The soldiers were part of a regular night patrol that was ambushed by a group of unidentified armed men about 8:15 p.m. in Zam Zam, a large IDP camp just beyond the outskirts of El Fasher, the capital of North Darfur state.
The names and nationalities of the slain peacekeepers have not yet been released, but UNAMID said two were soldiers and one was a police adviser. Six other peacekeepers were injured in the ambush, three of them seriously, while one of the assailants was also killed.
Ibrahim Gambari, the head of UNAMID, strongly condemned last night’s attack, noting that the peacekeepers had been trying to ensure security at Zam Zam. He called on Sudanese authorities to launch an immediate investigation to identify the perpetrators and bring them to justice.
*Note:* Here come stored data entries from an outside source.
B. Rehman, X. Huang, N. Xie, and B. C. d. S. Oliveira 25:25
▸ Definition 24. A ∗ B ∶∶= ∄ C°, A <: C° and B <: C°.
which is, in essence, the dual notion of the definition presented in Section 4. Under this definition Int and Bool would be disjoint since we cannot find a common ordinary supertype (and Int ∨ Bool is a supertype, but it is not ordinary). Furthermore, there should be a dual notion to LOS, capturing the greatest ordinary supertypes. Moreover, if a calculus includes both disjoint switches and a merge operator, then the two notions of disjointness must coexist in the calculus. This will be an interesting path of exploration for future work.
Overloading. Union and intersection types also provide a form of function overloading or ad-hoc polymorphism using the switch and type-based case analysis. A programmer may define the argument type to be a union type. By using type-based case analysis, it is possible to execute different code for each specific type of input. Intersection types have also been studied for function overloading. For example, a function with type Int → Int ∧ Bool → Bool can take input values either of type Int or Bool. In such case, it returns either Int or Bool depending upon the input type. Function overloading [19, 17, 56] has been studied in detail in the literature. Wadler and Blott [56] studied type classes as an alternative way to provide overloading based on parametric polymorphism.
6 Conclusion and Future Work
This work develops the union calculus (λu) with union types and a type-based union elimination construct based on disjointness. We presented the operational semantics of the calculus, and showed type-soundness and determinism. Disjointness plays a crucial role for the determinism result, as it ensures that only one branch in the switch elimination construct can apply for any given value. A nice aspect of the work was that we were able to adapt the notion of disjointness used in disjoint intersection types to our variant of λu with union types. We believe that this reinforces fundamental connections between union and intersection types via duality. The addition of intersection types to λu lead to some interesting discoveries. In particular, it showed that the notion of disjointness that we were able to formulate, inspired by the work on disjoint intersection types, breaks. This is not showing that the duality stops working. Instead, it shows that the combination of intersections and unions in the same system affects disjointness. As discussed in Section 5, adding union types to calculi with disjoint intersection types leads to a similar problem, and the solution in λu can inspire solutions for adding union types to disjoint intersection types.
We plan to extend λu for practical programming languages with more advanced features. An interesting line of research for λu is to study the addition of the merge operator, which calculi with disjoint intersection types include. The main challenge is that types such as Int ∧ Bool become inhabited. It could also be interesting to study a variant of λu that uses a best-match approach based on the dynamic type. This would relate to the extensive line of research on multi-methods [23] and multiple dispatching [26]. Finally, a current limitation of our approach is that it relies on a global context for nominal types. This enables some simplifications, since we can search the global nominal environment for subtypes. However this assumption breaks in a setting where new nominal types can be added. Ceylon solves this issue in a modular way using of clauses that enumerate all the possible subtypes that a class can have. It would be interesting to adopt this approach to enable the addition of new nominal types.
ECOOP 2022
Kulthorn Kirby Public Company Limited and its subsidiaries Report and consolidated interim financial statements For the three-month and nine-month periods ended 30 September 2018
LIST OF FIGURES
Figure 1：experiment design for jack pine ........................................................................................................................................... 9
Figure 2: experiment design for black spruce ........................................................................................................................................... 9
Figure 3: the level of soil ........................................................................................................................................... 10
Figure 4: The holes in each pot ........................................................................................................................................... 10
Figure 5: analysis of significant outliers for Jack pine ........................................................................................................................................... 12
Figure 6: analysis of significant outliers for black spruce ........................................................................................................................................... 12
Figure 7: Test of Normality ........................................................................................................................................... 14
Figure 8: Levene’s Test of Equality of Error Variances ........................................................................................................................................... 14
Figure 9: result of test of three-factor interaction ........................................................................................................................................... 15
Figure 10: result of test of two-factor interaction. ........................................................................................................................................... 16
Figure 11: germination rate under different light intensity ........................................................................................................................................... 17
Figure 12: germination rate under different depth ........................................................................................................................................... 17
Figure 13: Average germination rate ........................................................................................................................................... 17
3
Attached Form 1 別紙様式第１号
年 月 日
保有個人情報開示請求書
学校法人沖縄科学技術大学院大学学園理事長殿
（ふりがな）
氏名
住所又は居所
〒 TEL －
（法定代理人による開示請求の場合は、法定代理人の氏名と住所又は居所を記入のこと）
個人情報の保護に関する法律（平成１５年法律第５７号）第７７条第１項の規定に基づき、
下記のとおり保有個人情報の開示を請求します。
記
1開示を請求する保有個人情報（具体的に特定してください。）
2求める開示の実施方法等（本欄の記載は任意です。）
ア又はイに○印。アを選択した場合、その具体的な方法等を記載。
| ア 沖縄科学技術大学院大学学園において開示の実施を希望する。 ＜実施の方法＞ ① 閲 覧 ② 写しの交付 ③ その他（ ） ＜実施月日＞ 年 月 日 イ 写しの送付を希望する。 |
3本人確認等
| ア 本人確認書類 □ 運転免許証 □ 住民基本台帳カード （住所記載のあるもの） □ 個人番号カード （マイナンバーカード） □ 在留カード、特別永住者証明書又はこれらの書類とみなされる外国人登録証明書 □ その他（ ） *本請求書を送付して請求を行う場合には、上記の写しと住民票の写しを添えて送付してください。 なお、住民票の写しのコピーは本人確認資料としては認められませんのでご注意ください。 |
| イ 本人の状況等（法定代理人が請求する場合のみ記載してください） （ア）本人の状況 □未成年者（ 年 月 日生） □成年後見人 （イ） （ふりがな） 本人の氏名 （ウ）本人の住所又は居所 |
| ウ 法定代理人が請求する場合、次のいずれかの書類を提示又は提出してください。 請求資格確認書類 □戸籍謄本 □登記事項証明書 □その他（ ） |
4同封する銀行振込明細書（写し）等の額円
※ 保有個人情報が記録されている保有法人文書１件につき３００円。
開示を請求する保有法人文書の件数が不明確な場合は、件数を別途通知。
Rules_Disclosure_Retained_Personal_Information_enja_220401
“An attack on international peacekeepers is a war crime and we will ensure that justice will be served,” he said. “This deplorable incident will not deter UNAMID’s strong commitment to its mission to protect the people of Darfur.”
In a separate statement issued by his spokesperson, Secretary-General Ban Ki-moon strongly condemned the killings and offered his sympathies to the families of those killed.
Security Council members also voiced outrage, with Ambassador U. Joy Ogwu of Nigeria, which holds the rotating Council presidency this month, reading out a press statement in which the 15-member panel “stressed that there must be an end to impunity for those that attack peacekeepers.”
Yesterday’s attack occurred only two months after another UNAMID peacekeeper was slain, that time following an ambush in South Darfur. Thirty-three personnel from the mission have died as a result of hostile actions since it took over from an earlier AU peace force at the start of 2008, and many humanitarian workers have also been targeted in attacks by bandits or armed groups.
Darfur has been wracked with conflict since 2003, pitting Government forces and allied militiamen against rebel groups. Millions of civilians have been either internally displaced or forced to seek refuge in neighbouring countries.